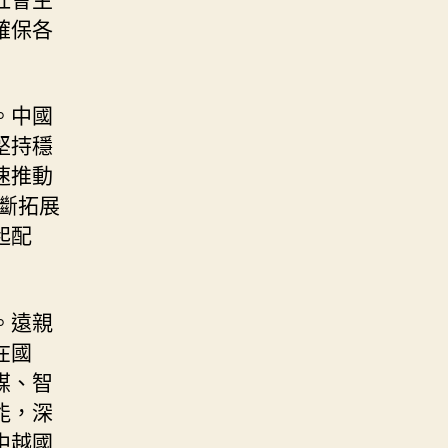
確保各
。中國
堅持穩
速推動
不斷拓展
起配
。遠親
在國
媒、智
能，深
中越國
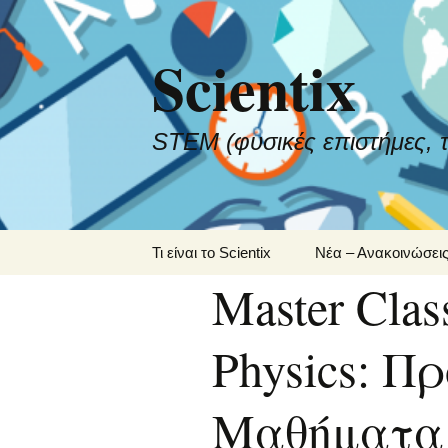
Scientix
STEM (φυσικές επιστήμες, τ
Μετάβαση
Τι είναι το Scientix
Νέα – Ανακοινώσει
σε
Master Class
περιεχόμενο
Πρεσβευτές Scientix
στην Ελλάδα
Physics: 
National STEAM
Πρόσκληση ε
Partnership
ενδιαφέροντος
συμμετοχή στ
πρόγραμμα
Μαθήματα 
Επιστημονική Επιτροπή
“Διαπλανητικά 
STEAM
Από τη Γη στο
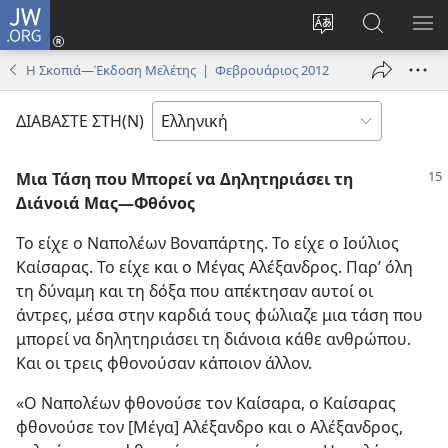
JW.ORG
Σύνδεση
(ανοίγει
Αλλαγή
Αναζήτησ
ΕΜ
νέο
γλώσσας
στο
ΜΕ
Η Σκοπιά—Έκδοση Μελέτης | Φεβρουάριος 2012
παράθυρο)
ιστότοπου
JW.ORG
ΔΙΑΒΑΣΤΕ ΣΤΗ(Ν)
Μια Τάση που Μπορεί να Δηλητηριάσει τη
Διάνοιά Μας​—Φθόνος
Το είχε ο Ναπολέων Βοναπάρτης. Το είχε ο Ιούλιος
Καίσαρας. Το είχε και ο Μέγας Αλέξανδρος. Παρ’ όλη
τη δύναμη και τη δόξα που απέκτησαν αυτοί οι
άντρες, μέσα στην καρδιά τους φώλιαζε μια τάση που
μπορεί να δηλητηριάσει τη διάνοια κάθε ανθρώπου.
Και οι τρεις φθονούσαν κάποιον άλλον.
«Ο Ναπολέων φθονούσε τον Καίσαρα, ο Καίσαρας
φθονούσε τον [Μέγα] Αλέξανδρο και ο Αλέξανδρος,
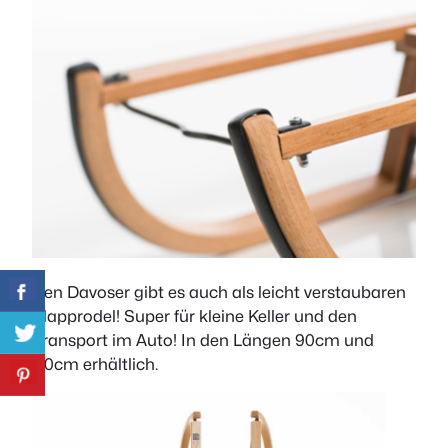
Den Davoser gibt es auch als leicht verstaubaren
Klapprodel! Super für kleine Keller und den
Transport im Auto! In den Längen 90cm und
110cm erhältlich.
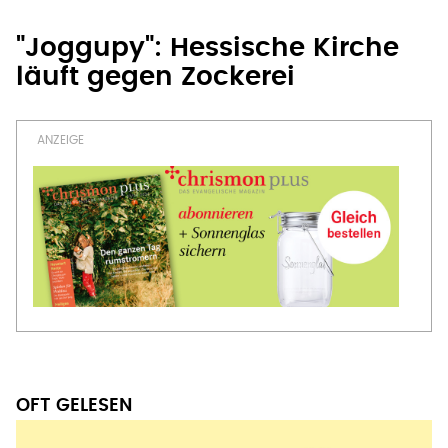
OFT GELESEN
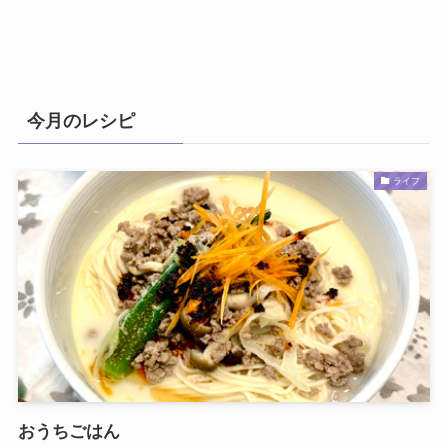
今月のレシピ
ライフ
おうちごはん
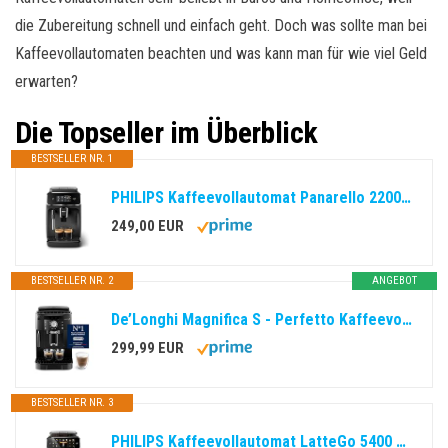
die Zubereitung schnell und einfach geht. Doch was sollte man bei
Kaffeevollautomaten beachten und was kann man für wie viel Geld
erwarten?
Die Topseller im Überblick
BESTSELLER NR. 1
PHILIPS Kaffeevollautomat Panarello 2200 Serie, Schwarz, 2 Spezialitäten
249,00 EUR
BESTSELLER NR. 2
ANGEBOT
De’Longhi Magnifica S - Perfetto Kaffeevollautomat mit klassischem Milchaufschäumer, Espresso- und Cappuccino Kaffeemaschine, Bedienfeld mit Tasten, Schwarz (ECAM11.112.B)
299,99 EUR
BESTSELLER NR. 3
PHILIPS Kaffeevollautomat LatteGo 5400 Serie, Chrom, 12 Spezialitäten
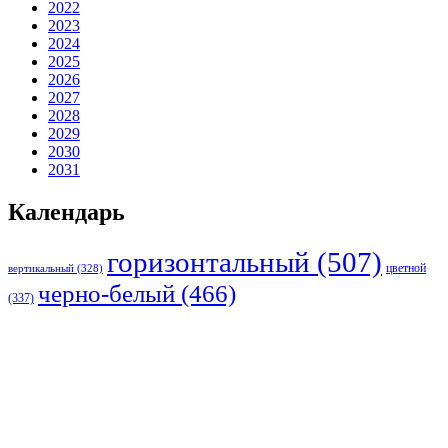
2022
2023
2024
2025
2026
2027
2028
2029
2030
2031
Календарь
горизонтальный
(507)
цветной
вертикальный
(328)
черно-белый
(466)
(337)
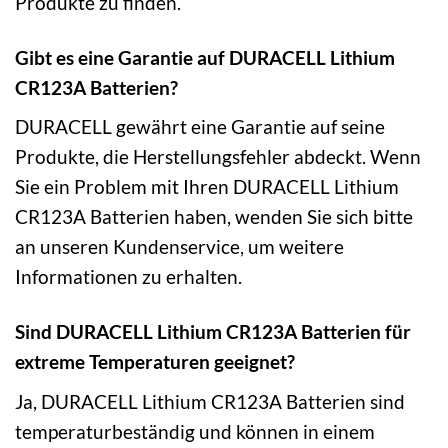
Produkte zu finden.
Gibt es eine Garantie auf DURACELL Lithium
CR123A Batterien?
DURACELL gewährt eine Garantie auf seine
Produkte, die Herstellungsfehler abdeckt. Wenn
Sie ein Problem mit Ihren DURACELL Lithium
CR123A Batterien haben, wenden Sie sich bitte
an unseren Kundenservice, um weitere
Informationen zu erhalten.
Sind DURACELL Lithium CR123A Batterien für
extreme Temperaturen geeignet?
Ja, DURACELL Lithium CR123A Batterien sind
temperaturbeständig und können in einem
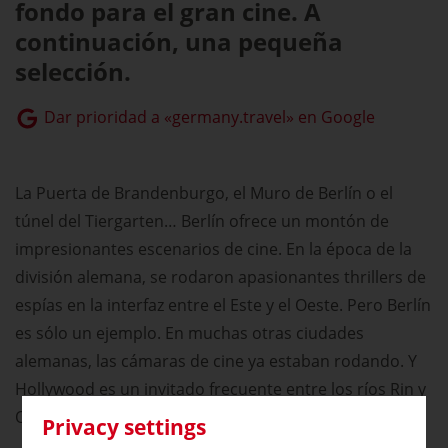
fondo para el gran cine. A
continuación, una pequeña
selección.
Dar prioridad a «germany.travel» en Google
La Puerta de Brandenburgo, el Muro de Berlín o el
túnel del Tiergarten… Berlín ofrece un montón de
impresionantes escenarios de cine. En la época de la
división alemana, se rodaron apasionantes thrillers de
espías en la interfaz entre el Este y el Oeste. Pero Berlín
es sólo un ejemplo. En muchas otras ciudades
alemanas, las cámaras de cine ya estaban rodando. Y
Hollywood es un invitado frecuente entre los ríos Rin y
Oder.
Privacy settings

-- Problem to solve --
Copy out the text of all the records above word for word, leaving out the pictures.

-- Answer box --
確保各
。中國
堅持穩
速推動
不斷拓展
起配
。遠親
在國
媒、智
能，深
中越國
Scientix
STEM (φυσικές επιστήμες, τ
Μετάβαση
Τι είναι το Scientix
Νέα – Ανακοινώσει
σε
Master Class
περιεχόμενο
Πρεσβευτές Scientix
στην Ελλάδα
Physics: 
National STEAM
Πρόσκληση ε
Partnership
ενδιαφέροντος
συμμετοχή στ
πρόγραμμα
Μαθήματα 
Επιστημονική Επιτροπή
“Διαπλανητικά 
STEAM
Από τη Γη στο
JW.ORG
Σύνδεση
(ανοίγει
Αλλαγή
Αναζήτησ
ΕΜ
νέο
γλώσσας
στο
ΜΕ
Η Σκοπιά—Έκδοση Μελέτης | Φεβρουάριος 2012
παράθυρο)
ιστότοπου
JW.ORG
ΔΙΑΒΑΣΤΕ ΣΤΗ(Ν)
Μια Τάση που Μπορεί να Δηλητηριάσει τη
Διάνοιά Μας​—Φθόνος
Το είχε ο Ναπολέων Βοναπάρτης. Το είχε ο Ιούλιος
Καίσαρας. Το είχε και ο Μέγας Αλέξανδρος. Παρ’ όλη
τη δύναμη και τη δόξα που απέκτησαν αυτοί οι
άντρες, μέσα στην καρδιά τους φώλιαζε μια τάση που
μπορεί να δηλητηριάσει τη διάνοια κάθε ανθρώπου.
Και οι τρεις φθονούσαν κάποιον άλλον.
«Ο Ναπολέων φθονούσε τον Καίσαρα, ο Καίσαρας
φθονούσε τον [Μέγα] Αλέξανδρο και ο Αλέξανδρος,
Den Davoser gibt es auch als leicht verstaubaren
Klapprodel! Super für kleine Keller und den
Transport im Auto! In den Längen 90cm und
110cm erhältlich.
OFT GELESEN
今月のレシピ
ライフ
おうちごはん
die Zubereitung schnell und einfach geht. Doch was sollte man bei
Kaffeevollautomaten beachten und was kann man für wie viel Geld
erwarten?
Die Topseller im Überblick
BESTSELLER NR. 1
PHILIPS Kaffeevollautomat Panarello 2200 Serie, Schwarz, 2 Spezialitäten
249,00 EUR
BESTSELLER NR. 2
ANGEBOT
De’Longhi Magnifica S - Perfetto Kaffeevollautomat mit klassischem Milchaufschäumer, Espresso- und Cappuccino Kaffeemaschine, Bedienfeld mit Tasten, Schwarz (ECAM11.112.B)
299,99 EUR
BESTSELLER NR. 3
PHILIPS Kaffeevollautomat LatteGo 5400 Serie, Chrom, 12 Spezialitäten
2022
2023
2024
2025
2026
2027
2028
2029
2030
2031
Календарь
горизонтальный
(507)
цветной
вертикальный
(328)
черно-белый
(466)
(337)
Produkte zu finden.
Gibt es eine Garantie auf DURACELL Lithium
CR123A Batterien?
DURACELL gewährt eine Garantie auf seine
Produkte, die Herstellungsfehler abdeckt. Wenn
Sie ein Problem mit Ihren DURACELL Lithium
CR123A Batterien haben, wenden Sie sich bitte
an unseren Kundenservice, um weitere
Informationen zu erhalten.
Sind DURACELL Lithium CR123A Batterien für
extreme Temperaturen geeignet?
Ja, DURACELL Lithium CR123A Batterien sind
temperaturbeständig und können in einem
fondo para el gran cine. A
continuación, una pequeña
selección.
Dar prioridad a «germany.travel» en Google
La Puerta de Brandenburgo, el Muro de Berlín o el
túnel del Tiergarten… Berlín ofrece un montón de
impresionantes escenarios de cine. En la época de la
división alemana, se rodaron apasionantes thrillers de
espías en la interfaz entre el Este y el Oeste. Pero Berlín
es sólo un ejemplo. En muchas otras ciudades
alemanas, las cámaras de cine ya estaban rodando. Y
Hollywood es un invitado frecuente entre los ríos Rin y
Oder.
Privacy settings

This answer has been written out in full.